START Data shown

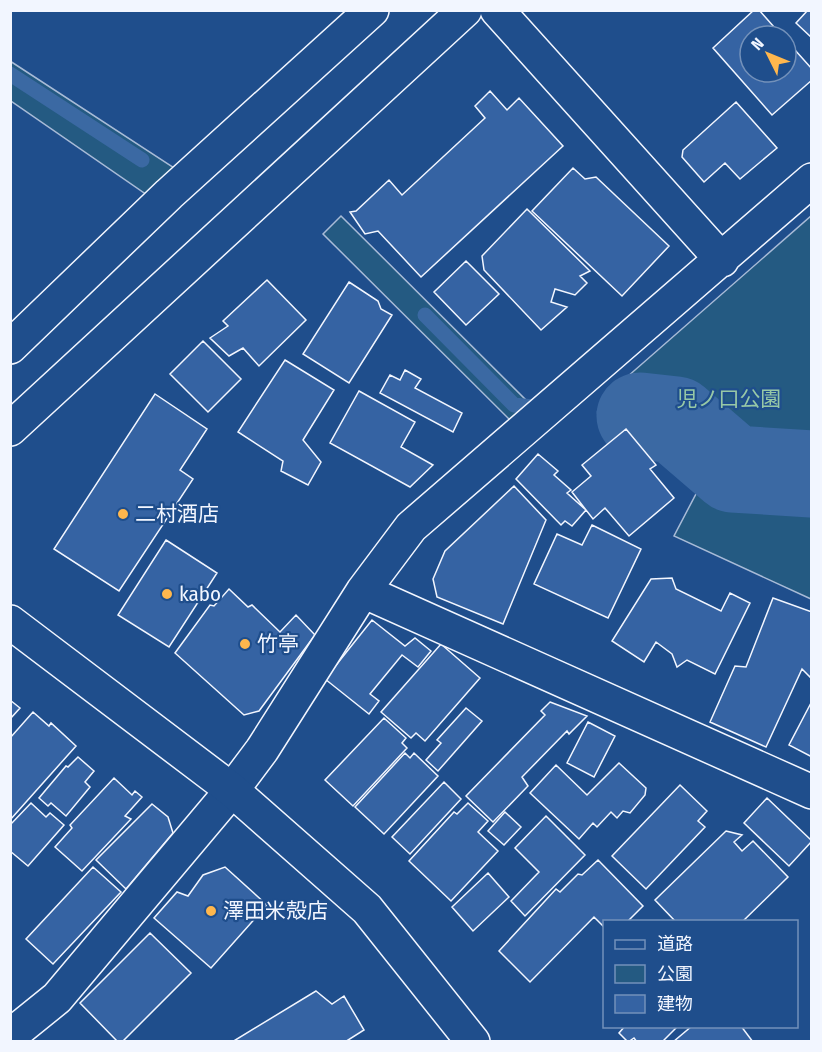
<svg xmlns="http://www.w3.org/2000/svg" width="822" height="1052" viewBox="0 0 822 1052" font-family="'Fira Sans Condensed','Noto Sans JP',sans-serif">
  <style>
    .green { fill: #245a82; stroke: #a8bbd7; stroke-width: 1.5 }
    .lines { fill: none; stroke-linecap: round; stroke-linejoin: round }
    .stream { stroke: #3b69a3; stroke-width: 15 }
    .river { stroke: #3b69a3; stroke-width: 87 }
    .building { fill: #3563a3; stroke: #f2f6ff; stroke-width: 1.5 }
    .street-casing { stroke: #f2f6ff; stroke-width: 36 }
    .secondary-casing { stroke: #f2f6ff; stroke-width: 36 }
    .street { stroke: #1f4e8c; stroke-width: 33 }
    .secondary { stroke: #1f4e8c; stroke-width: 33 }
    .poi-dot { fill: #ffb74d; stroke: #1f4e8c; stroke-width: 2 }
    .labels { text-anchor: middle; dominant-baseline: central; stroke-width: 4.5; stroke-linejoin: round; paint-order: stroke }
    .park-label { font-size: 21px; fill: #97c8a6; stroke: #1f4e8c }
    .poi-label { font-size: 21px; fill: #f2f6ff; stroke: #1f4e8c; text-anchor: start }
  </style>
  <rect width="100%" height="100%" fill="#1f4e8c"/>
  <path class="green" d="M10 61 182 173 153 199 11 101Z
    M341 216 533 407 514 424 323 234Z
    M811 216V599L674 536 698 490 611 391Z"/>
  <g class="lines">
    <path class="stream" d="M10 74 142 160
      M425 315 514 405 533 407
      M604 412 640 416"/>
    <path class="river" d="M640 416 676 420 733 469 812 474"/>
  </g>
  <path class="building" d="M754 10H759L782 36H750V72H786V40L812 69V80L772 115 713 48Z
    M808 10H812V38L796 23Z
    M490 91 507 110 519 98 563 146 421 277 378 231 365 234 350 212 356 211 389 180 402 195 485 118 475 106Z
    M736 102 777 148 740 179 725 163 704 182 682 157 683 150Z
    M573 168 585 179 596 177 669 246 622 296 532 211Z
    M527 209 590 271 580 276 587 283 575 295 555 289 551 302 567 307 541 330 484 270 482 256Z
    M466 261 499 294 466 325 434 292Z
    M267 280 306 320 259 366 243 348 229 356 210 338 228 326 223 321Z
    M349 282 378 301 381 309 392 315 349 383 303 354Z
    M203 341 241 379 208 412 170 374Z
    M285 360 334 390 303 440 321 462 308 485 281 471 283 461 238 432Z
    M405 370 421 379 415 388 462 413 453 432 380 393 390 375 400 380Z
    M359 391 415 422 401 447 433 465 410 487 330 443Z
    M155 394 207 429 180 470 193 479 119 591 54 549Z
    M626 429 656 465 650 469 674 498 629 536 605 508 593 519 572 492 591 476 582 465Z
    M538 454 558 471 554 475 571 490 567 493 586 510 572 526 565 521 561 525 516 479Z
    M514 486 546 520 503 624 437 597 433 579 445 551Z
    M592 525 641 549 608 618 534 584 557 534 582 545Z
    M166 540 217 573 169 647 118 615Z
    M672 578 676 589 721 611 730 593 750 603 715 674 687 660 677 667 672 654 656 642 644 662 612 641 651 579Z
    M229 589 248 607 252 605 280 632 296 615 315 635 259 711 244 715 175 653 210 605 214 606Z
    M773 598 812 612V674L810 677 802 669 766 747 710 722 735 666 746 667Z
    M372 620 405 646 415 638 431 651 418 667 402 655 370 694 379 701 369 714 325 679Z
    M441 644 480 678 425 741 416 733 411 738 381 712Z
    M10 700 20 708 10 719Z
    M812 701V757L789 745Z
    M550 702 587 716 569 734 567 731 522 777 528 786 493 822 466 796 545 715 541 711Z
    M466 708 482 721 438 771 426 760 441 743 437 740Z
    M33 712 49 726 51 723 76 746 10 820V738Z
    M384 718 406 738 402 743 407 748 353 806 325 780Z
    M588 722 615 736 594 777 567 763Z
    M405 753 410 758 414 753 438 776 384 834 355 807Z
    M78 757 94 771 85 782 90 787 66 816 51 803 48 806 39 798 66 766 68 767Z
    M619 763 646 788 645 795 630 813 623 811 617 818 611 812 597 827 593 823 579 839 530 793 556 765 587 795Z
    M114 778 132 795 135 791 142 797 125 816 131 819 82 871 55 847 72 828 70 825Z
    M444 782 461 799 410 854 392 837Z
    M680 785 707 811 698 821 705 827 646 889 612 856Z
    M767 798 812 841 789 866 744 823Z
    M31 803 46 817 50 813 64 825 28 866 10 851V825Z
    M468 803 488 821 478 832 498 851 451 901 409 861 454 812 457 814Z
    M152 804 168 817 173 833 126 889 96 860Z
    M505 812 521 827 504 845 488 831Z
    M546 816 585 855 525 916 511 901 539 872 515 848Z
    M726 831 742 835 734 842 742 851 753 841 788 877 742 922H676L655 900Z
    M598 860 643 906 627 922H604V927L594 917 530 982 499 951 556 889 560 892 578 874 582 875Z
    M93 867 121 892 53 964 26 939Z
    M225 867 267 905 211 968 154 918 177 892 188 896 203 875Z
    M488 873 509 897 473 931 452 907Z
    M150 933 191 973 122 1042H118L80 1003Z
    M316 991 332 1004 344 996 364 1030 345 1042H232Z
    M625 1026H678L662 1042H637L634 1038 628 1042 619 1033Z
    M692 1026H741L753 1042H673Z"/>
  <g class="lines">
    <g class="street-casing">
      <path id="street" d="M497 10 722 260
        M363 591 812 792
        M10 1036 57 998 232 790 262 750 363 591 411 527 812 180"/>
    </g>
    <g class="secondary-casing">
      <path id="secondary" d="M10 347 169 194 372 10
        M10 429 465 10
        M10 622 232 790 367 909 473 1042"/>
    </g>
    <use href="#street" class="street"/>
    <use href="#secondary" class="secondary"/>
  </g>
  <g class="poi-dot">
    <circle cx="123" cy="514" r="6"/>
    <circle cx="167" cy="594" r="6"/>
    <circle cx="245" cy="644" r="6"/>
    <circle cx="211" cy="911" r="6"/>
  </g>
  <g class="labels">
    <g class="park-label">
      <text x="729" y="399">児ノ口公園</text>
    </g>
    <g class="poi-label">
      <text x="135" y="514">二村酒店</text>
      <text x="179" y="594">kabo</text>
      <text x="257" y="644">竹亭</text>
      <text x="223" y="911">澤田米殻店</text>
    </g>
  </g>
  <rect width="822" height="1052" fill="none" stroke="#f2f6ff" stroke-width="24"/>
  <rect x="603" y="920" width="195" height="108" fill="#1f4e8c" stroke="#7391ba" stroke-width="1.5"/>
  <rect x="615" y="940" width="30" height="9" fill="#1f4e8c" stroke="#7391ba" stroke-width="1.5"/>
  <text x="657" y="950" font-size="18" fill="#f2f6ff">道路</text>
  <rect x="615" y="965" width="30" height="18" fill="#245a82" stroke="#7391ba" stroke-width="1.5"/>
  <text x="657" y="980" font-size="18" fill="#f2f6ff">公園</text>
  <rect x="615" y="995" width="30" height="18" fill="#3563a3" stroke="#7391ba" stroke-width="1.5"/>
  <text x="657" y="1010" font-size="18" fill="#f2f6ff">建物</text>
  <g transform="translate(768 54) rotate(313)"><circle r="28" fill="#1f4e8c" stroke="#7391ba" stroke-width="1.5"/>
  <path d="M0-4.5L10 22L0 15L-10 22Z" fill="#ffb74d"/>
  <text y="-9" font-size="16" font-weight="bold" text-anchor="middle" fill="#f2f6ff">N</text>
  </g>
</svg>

END Data shown
START Data shown

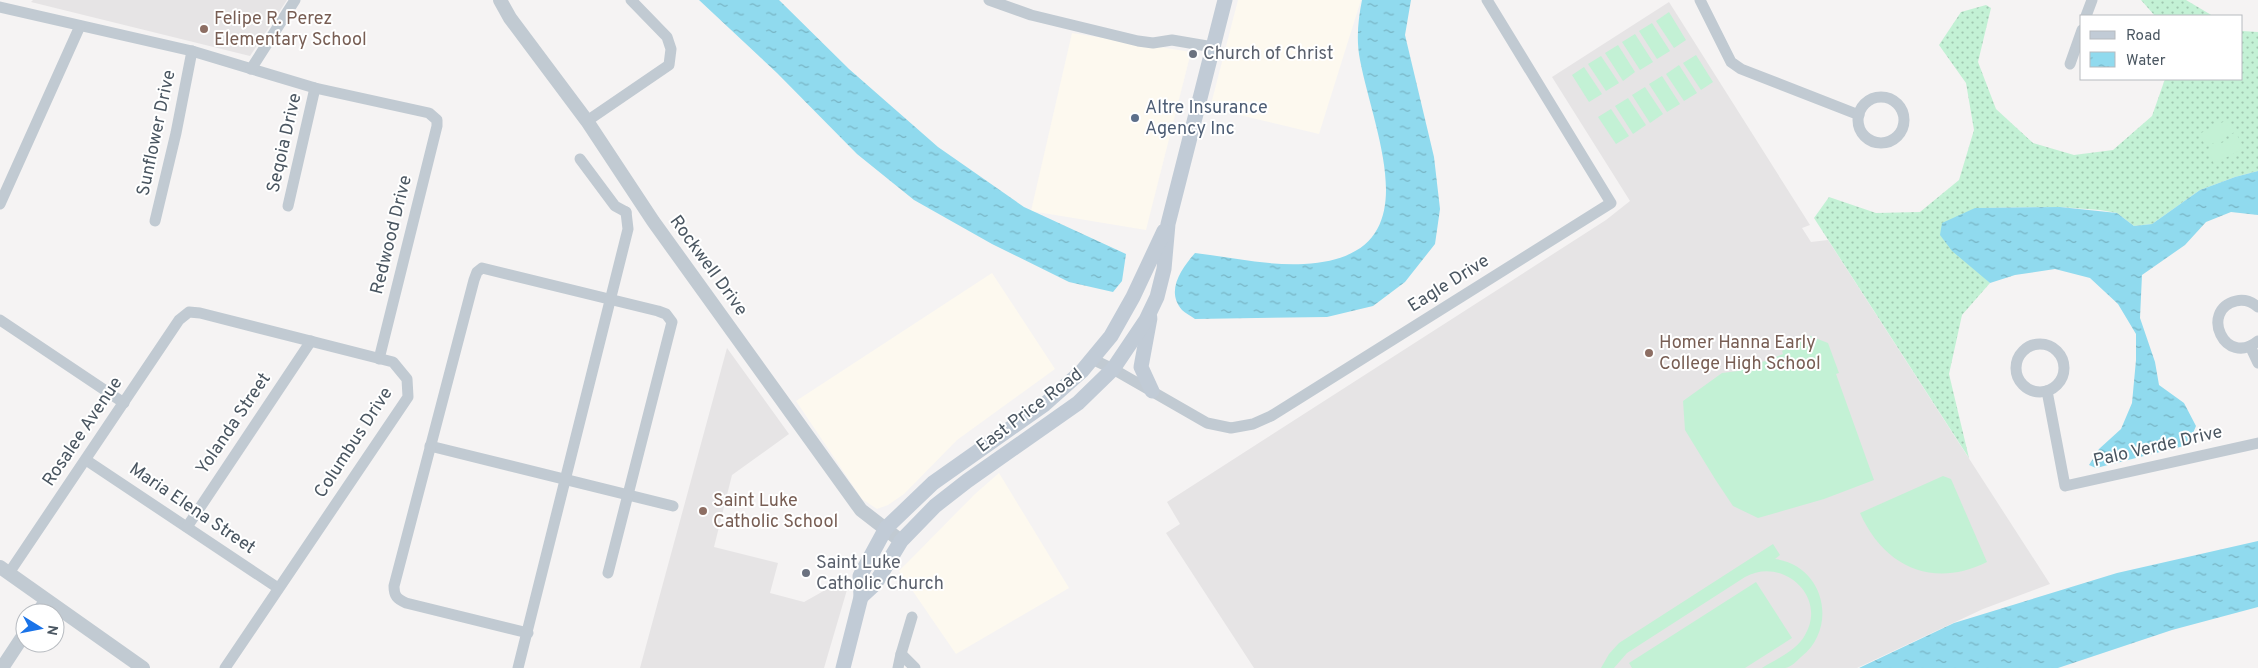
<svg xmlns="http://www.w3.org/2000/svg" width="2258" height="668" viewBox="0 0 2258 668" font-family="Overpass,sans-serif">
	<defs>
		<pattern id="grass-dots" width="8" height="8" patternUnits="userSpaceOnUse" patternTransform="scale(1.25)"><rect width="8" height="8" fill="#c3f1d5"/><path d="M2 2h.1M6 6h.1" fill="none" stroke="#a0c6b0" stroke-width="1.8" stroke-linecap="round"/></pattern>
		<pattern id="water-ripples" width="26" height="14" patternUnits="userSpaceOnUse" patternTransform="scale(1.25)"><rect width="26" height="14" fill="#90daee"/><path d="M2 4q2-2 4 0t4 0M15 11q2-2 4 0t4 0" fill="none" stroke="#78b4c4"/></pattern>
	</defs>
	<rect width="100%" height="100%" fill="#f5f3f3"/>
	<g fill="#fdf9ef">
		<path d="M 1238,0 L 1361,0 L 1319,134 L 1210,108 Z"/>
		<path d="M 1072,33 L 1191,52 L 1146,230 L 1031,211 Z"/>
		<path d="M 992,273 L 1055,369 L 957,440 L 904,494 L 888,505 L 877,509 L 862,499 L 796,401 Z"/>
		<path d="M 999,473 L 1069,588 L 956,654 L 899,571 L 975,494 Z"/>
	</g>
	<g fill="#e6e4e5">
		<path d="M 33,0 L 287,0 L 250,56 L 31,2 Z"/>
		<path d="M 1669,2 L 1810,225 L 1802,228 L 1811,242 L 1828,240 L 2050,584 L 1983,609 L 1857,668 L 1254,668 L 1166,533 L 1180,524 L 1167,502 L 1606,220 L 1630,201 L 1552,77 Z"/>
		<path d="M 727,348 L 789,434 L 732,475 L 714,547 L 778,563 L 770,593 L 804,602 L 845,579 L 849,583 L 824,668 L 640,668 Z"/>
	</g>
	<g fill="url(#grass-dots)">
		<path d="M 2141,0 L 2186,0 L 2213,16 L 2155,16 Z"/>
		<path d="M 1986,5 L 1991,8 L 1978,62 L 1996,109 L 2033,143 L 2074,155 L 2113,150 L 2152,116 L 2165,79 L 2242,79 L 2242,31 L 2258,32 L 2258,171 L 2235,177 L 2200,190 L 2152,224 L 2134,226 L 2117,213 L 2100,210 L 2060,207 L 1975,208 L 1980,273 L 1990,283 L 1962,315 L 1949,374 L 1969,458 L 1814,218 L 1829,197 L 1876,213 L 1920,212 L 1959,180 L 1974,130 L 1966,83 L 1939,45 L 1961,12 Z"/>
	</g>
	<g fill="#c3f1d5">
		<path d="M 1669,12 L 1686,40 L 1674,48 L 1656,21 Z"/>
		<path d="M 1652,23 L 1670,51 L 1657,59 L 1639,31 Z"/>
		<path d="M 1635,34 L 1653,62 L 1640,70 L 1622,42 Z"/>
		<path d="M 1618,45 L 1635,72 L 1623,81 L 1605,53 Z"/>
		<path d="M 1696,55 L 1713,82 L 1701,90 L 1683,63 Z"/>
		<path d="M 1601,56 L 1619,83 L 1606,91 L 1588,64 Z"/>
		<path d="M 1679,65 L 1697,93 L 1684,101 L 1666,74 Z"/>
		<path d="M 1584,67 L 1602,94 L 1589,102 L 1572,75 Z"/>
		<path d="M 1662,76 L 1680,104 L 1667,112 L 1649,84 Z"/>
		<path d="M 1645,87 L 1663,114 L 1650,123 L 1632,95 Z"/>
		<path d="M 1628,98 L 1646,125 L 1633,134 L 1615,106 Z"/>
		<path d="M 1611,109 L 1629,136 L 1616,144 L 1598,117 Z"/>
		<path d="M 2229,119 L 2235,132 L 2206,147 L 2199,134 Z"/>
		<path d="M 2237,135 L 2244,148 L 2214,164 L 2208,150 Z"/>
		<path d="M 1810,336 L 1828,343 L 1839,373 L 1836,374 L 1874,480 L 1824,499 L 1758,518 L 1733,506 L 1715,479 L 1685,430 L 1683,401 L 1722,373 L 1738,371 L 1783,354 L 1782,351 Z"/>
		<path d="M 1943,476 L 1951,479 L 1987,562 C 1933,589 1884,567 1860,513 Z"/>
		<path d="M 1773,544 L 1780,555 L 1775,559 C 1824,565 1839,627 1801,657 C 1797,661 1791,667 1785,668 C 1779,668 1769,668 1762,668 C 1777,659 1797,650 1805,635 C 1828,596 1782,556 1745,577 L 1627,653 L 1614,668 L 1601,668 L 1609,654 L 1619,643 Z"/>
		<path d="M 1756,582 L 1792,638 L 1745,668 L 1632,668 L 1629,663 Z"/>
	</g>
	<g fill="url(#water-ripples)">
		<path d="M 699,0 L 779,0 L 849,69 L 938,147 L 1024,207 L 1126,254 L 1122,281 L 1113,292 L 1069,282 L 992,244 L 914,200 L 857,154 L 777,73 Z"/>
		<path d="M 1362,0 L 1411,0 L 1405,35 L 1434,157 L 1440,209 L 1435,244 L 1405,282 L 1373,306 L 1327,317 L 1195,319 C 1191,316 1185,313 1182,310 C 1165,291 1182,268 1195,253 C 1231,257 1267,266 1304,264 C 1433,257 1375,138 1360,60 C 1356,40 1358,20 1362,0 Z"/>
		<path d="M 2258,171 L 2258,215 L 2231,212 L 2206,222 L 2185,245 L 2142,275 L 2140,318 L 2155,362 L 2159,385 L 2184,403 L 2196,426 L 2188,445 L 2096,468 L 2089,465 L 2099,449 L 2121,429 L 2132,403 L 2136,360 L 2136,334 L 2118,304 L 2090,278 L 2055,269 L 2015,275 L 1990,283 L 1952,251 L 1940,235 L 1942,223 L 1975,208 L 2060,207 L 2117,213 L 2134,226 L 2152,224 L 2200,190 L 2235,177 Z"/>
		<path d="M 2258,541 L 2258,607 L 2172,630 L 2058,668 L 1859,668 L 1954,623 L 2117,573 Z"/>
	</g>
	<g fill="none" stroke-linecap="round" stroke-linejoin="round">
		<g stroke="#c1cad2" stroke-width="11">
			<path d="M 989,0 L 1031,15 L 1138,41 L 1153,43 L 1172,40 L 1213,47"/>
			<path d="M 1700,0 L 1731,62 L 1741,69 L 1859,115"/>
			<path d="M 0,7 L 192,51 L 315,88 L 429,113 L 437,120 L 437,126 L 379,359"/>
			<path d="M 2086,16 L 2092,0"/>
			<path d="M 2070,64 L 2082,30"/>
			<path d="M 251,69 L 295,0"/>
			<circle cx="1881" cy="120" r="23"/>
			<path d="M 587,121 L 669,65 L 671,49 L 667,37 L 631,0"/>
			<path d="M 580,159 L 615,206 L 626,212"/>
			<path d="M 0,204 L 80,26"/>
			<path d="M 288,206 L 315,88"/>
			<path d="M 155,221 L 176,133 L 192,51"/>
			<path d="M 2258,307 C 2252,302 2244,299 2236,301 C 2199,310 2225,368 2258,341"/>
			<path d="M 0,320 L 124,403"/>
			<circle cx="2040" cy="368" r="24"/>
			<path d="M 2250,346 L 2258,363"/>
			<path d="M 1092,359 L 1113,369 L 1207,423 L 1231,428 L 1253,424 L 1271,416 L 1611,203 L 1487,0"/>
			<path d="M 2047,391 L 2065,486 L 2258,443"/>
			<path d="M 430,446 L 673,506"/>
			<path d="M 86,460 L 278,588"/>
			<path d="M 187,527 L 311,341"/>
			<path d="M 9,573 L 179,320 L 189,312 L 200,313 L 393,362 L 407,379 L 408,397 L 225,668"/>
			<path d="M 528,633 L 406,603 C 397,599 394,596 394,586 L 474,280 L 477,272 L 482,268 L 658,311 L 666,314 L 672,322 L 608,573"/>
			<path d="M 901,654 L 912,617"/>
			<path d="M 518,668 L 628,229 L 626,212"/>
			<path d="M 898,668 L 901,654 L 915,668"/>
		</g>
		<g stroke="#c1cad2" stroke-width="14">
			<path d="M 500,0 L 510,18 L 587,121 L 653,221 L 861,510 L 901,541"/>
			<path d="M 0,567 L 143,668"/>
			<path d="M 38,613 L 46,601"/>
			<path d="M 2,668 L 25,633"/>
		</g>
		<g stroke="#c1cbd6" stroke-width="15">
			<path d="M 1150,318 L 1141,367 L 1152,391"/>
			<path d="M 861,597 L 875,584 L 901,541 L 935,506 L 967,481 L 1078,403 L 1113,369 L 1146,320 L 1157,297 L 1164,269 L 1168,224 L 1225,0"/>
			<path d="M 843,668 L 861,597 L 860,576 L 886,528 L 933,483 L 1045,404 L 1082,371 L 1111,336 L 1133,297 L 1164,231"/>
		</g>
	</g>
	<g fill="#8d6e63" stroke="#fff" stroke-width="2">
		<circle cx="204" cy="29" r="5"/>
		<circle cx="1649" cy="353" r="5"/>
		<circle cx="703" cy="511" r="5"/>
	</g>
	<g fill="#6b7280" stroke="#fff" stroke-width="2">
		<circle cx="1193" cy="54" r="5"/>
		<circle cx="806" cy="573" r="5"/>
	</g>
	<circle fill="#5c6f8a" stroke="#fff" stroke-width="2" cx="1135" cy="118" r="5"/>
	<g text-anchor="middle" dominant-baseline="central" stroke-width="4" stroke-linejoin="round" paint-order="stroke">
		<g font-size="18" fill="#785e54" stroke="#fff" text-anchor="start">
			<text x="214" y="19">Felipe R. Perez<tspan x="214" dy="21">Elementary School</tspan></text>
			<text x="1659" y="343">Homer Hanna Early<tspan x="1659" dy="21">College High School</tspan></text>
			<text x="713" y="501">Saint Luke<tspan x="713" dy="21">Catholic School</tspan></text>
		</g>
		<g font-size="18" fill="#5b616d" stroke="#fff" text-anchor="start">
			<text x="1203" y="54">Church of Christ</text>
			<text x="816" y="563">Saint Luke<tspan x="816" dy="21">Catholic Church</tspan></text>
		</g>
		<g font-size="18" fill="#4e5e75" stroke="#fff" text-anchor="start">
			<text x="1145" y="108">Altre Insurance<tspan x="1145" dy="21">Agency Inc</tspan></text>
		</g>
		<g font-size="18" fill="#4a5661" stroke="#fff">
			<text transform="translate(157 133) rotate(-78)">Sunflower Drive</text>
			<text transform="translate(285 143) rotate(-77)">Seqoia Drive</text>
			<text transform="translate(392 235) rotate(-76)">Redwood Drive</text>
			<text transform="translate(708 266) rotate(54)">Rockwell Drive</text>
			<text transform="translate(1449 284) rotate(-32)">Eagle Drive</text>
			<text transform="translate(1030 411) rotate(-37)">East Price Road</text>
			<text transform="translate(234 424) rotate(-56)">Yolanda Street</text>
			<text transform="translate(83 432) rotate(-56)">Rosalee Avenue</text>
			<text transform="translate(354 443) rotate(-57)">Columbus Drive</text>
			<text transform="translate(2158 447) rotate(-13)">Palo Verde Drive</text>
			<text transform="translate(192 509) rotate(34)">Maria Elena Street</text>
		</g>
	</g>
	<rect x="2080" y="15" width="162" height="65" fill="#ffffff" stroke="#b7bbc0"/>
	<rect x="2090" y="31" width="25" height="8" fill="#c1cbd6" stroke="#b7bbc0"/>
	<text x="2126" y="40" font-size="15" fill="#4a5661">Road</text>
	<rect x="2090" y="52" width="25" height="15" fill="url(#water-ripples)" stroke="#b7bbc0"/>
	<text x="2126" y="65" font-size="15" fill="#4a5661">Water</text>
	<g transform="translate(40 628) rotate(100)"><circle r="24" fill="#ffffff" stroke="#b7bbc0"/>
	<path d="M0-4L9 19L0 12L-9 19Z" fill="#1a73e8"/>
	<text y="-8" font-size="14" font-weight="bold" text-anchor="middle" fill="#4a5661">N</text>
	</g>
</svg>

END Data shown

Activity: Scan the material above. Return every line containing the string "weight".

Exercise solution:
  <text y="-9" font-size="16" font-weight="bold" text-anchor="middle" fill="#f2f6ff">N</text>
	<text y="-8" font-size="14" font-weight="bold" text-anchor="middle" fill="#4a5661">N</text>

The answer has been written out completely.